El Padre Arrupe, la Fe y la Justicia

Falleció hace 25 años en Roma, enfermo y apartado de la jefatura de la Compañía de Jesús por Juan Pablo II. Sintiéndose “destruido y roto”, después de agachar la cabeza ante la autoridad papal. Pero, como narró ayer en el Club Diario de Mallorca de forma apasionada el jesuita Pedro Miguel Lamet, la vida del padre Pedro Arrupe no sólo supuso una revolución mundial en el seno de los jesuitas, sino también en la Iglesia católica de todo el mundo.

“Fue un adelantado a su tiempo. Decía que no tenía miedo al futuro, que lo que de verdad temía era que los jesuitas no tuvieran nada que ofrecer a la sociedad”, recordó Lamet. “Creía en una Europa solidaria, que no se mirara el ombligo, que se hiciera responsable de las desigualdades del tercer mundo”, añadió. “Creía también que la mujer debía ocupar el papel que le correspondía, que eso no era una cuestión de cortesía mal entendida, sino de justicia”.

“¿Cómo puede ser usted tan optimista?”, recordó Lamet que le preguntaban a Arrupe con frecuencia. “Cómo no lo voy a ser si creo en Dios”, respondía, según el relato de su biógrafo.

Precisamente justicia y optimismo en las personas fueron los dos ejes del mensaje renovador de Arrupe, según contó Lamet, un hombre que perdió a sus padres siendo todavía muy niño, que vivió la última expulsión de la Compañía de Jesús de España del año 1932, decretada por Manuel Azaña durante la II República; que vio con horror cómo Alemania abrazaba la causa del nazismo estando en el país germano; que en Estados Unidos dio auxilio espiritual a los condenados del corredor de la muerte; que sobrevivió a la explosión de la bomba atómica desde las afueras de Hiroshima y aún tuvo fuerzas para ponerse manos a la obra en la ingente labor de atender a los miles de heridos, y que fue amenazado de muerte por las Brigadas Rojas. Pese a todo, el mensaje de Arrupe fue de justicia y de optimismo en el hombre.

“Al ser nombrado general de la Compañía en 1965 tuvo que enfrentarse a problemas como la crisis racial en Estados Unidos; la acusación de elitismo de los colegios; las críticas por su defensa de los curas obreros y su preocupación por la renovación espiritual de los jesuitas”, enumeró Lamet.

Su biógrafo desveló que Arrupe hizo el voto de perfección, que consiste en elegir siempre el camino más difícil de entre dos opciones.

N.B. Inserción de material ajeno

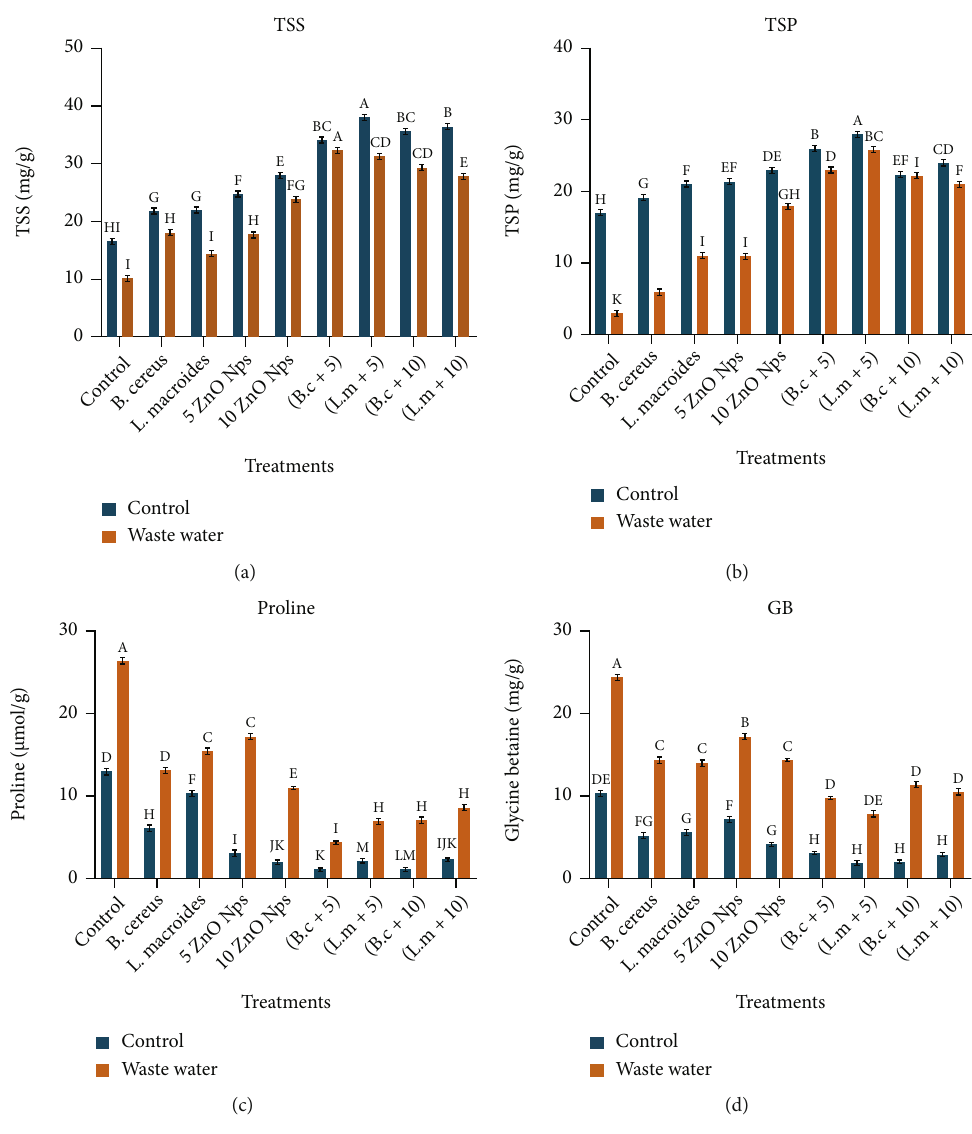
Figure 6: Synergistic e ff ect of bacteria strains ( Bacillus cereus and Lysinibacillus macroides ) and ZnO NP (5 mg/L and 10mg/L) treatments on (a) total soluble sugar, (b) total soluble protein, (c) total proline, and (d) glycine betaine content of rice grown in heavy metal- contaminated water. Error bars showed means of standard error ( ± SE) of three replicates ( n = 3 ) followed by di ff erent alphabetic letters showing statistical signi fi cance at 5% probability level. Control (distilled water), B.C+5 ( Bacillus cereus +5 mg/L ZnO NPs), L.M+5 ( Lysinibacillus macroides +5mg/L ZnO NPs), B.C+10 ( Bacillus cereus +10mg/L ZnO NPs), and L.M+10 ( Lysinibacillus macroides +10 mg/L ZnO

“En los convulsos años 60 se produjo una crisis de vocaciones en el seno de la Compañía de Jesús. Muchos jesuitas abandonaban la orden”, rememoró. “Él decía que debíamos querer más a los que nos abandonaban y que la compañía de Jesús no era un absoluto”.

Arrupe tuvo una buena relación con Pablo VI, pero en 1974, en la Congregación General 33 empezaron los problemas. “Surgió el movimiento de los Jesuitas Descalzos que reclamaban volver a los orígenes y fue llamado por el Papa. Él defendió que había que optar por la justicia como algo previo a la fe. E incluso mucho más allá, argumentaba que la justicia era una consecuencia de la fe. Años más tarde, en 1989, se produjo el asesinato de Ignacio Ellacuría en El Salvador y, después de él, de más de un centenar de jesuitas en todo el mundo que abrazaron esos nuevos mensajes”.

Juan Pablo II chocó con el padre Arrupe. “Fueron dos hombres de Dios, pero muy distintos. Wojtyla era tomista, dualista, con un sentimiento de vida trágico y del pecado del hombre. Arrupe, en cambio, era puro optimismo, con una confianza en la bondad del mundo y en la justicia, incluso por delante de la caridad porque en ocasiones ésta puede llevar a engaños, como cuando uno es muy caritativo en la Iglesia cada domingo y luego es capaz de maltratar a un empleado”, explicó Lamet.

Extraído de Jesuitas Centroamérica, con informaciones del Diario de Mallorca.